Homeschooling can be a tool, but it’s only a tool. It is not holiness itself.
Correct me if I am wrong, but I bet it is with the same amount of terrifying surrender that I open my lesson
books and take my kids’ educations upon myself that a momma releases the hand of
her child to walk onto a school campus and entrusts education for six hours a
day to someone else. It all requires bravery, camaraderie, and trust in the
Lord.
I think it’s easy to compare. We stand and watch from a
limited outside perspective and torment ourselves with our skewed imaginings of
other’s lives.
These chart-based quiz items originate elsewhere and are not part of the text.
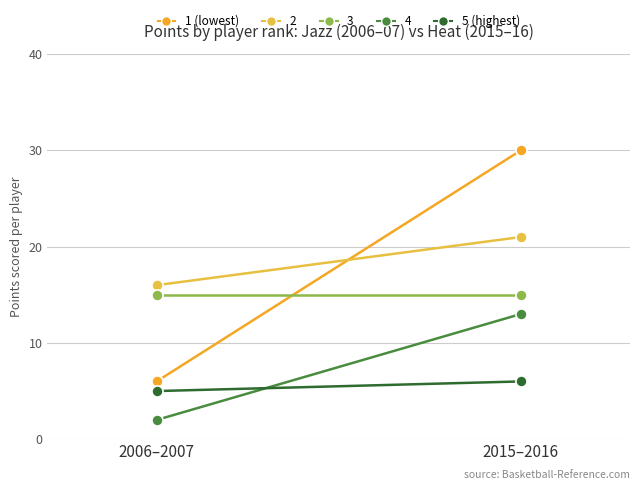

The value of 3 (Jazz-guard1) at 2006–2007 is 9. True or false?

False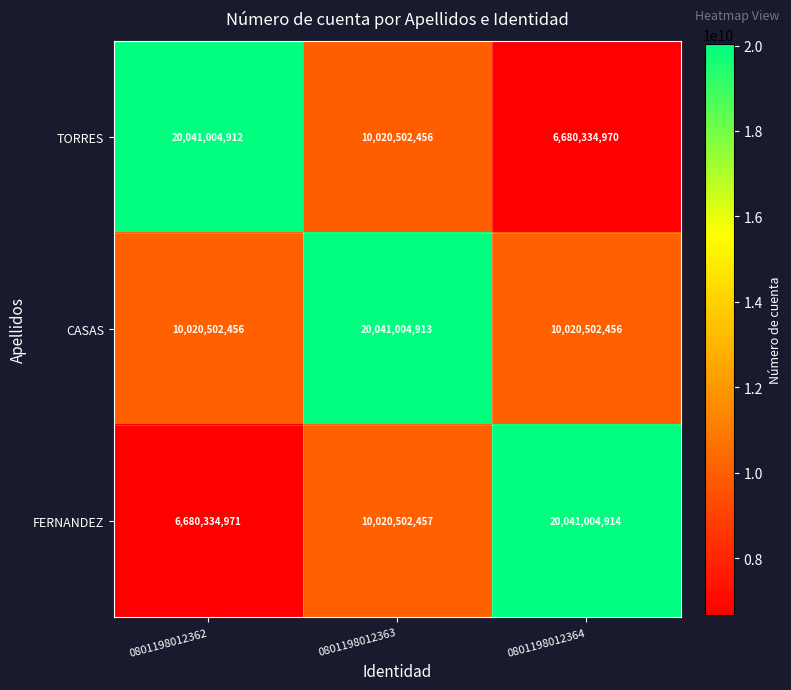

Which series has the largest total across all categories?

CASAS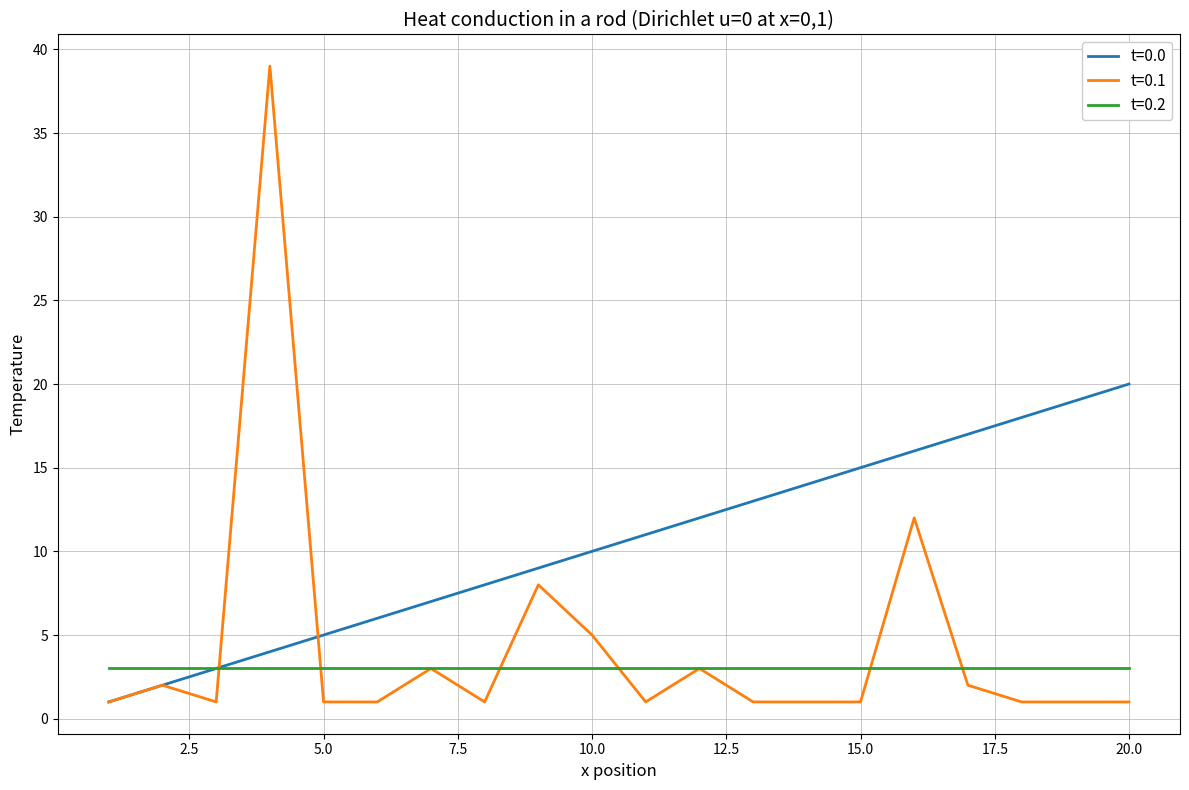

What is the minimum value shown in the chart?

1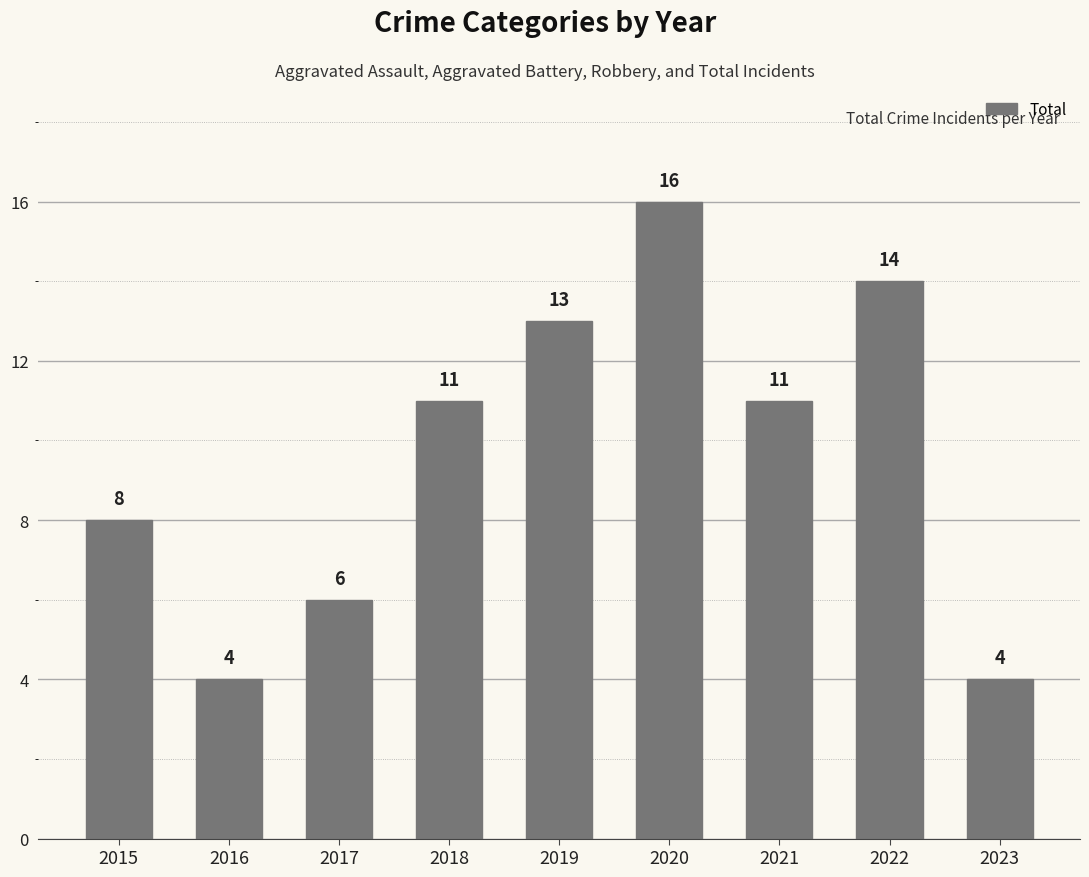

What is the approximate value at 2018, to the nearest 5?

10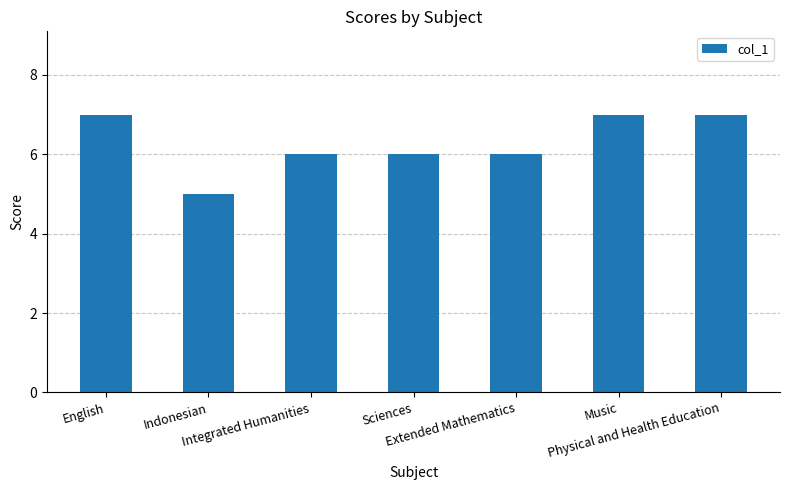

What is the sum of all values?

44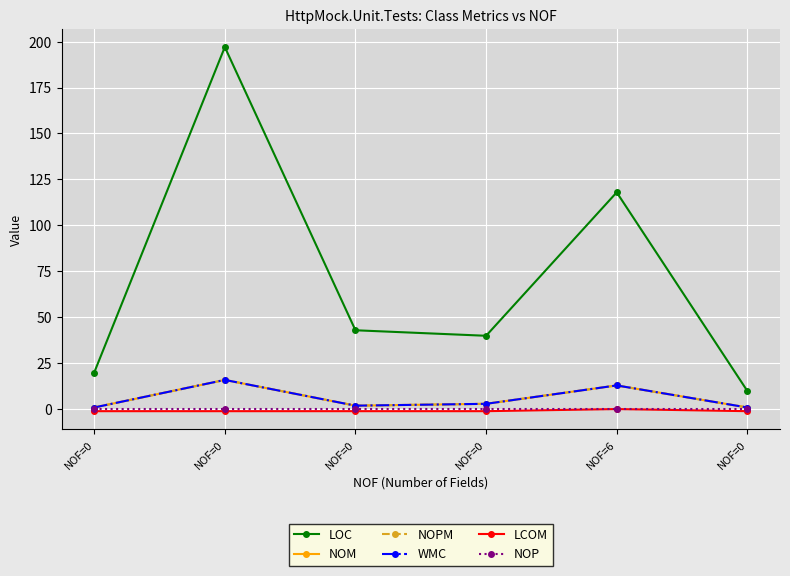

Is this an area chart (filled region under the line)?

No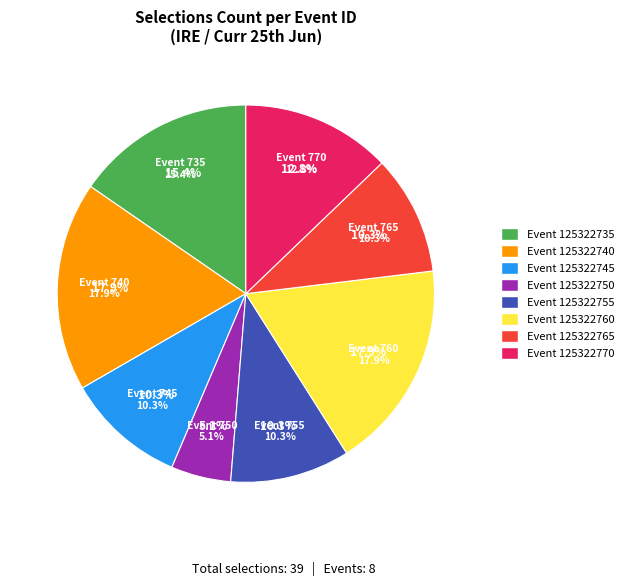

To the nearest percent, what portion does 125322770 represent?

13%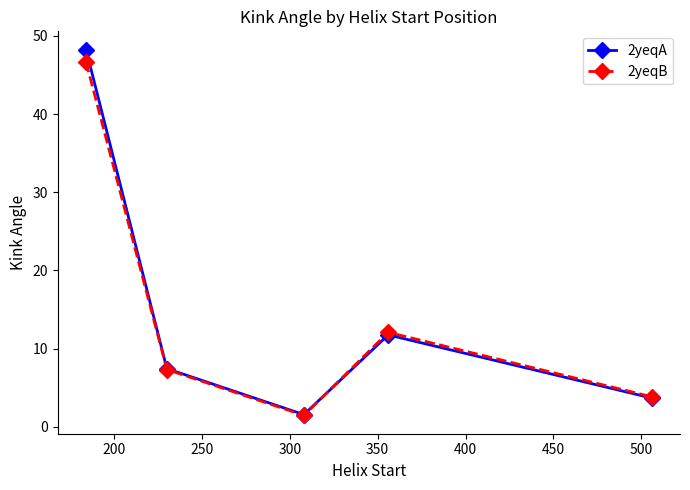

What is the value of the 2yeqB point at the 5th from the left?

3.9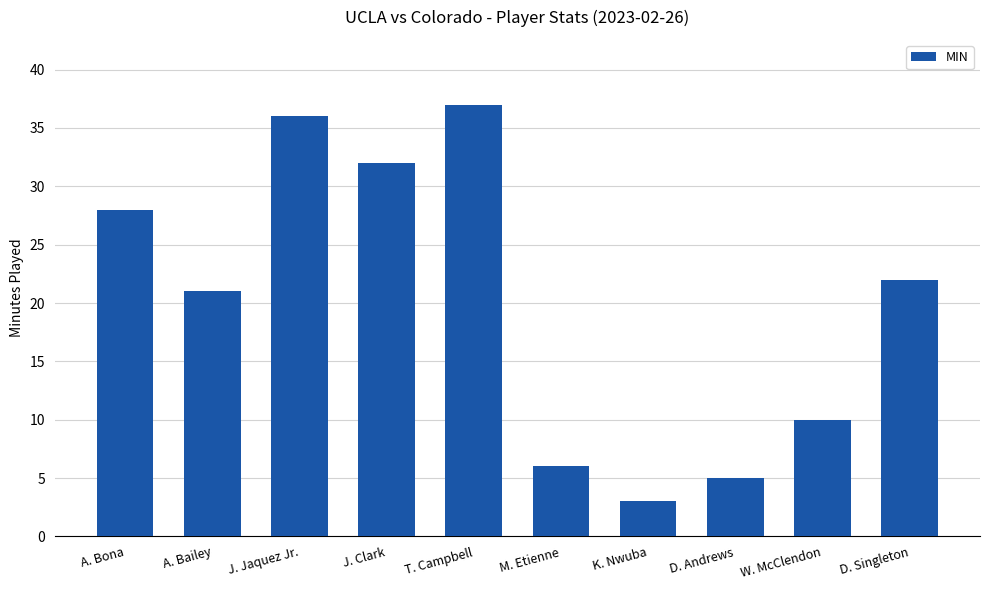

What is the label of the 9th bar from the right?

A. Bailey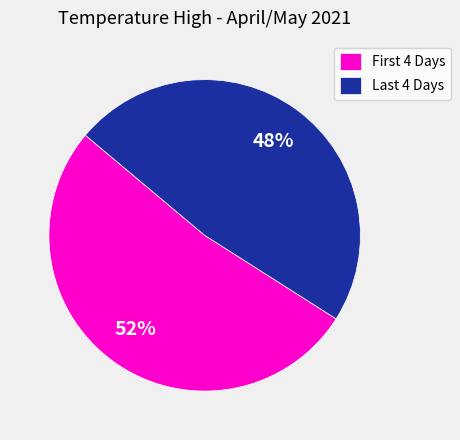

What is the majority slice?

First 4 Days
We do things like brush over pastor’s wives or homeschoolers or teachers
with whatever idealistic notion we might have attached to that role. We play judge, and we play it horribly. But truth is, we are all just moms. Flawed,
struggling, and finding ourselves holding our breath when we look at the child
that was once a tiny baby fresh and new… and aching and proud over how much that child
has grown and changed and wondering where the time went. We see the talents and
the struggles, the gem under the rough surface. We love big and hard, and we
love so much it hurts to our very core. And we fear how we might fail. We are
moms, walking with fear and trembling. We struggle with releasing our kids to
the Lord, with trusting. And we struggle with holding on to our kids who in so
many ways never stop wriggling from our grasp. We are moms who need to know we
all walk with a limp and the only way to walk whole is to lean on Jesus.
I am standing here humbly, telling you, sister, that I am
cheering you on… and in however you are deciding to educate your kids. I am
encouraging you to press into the One who molds and shapes, yes, every one of
those imperfections. And, this girl? Well, I have certainly not arrived and
will not cease to need encouragement until the day my heart is truly Home.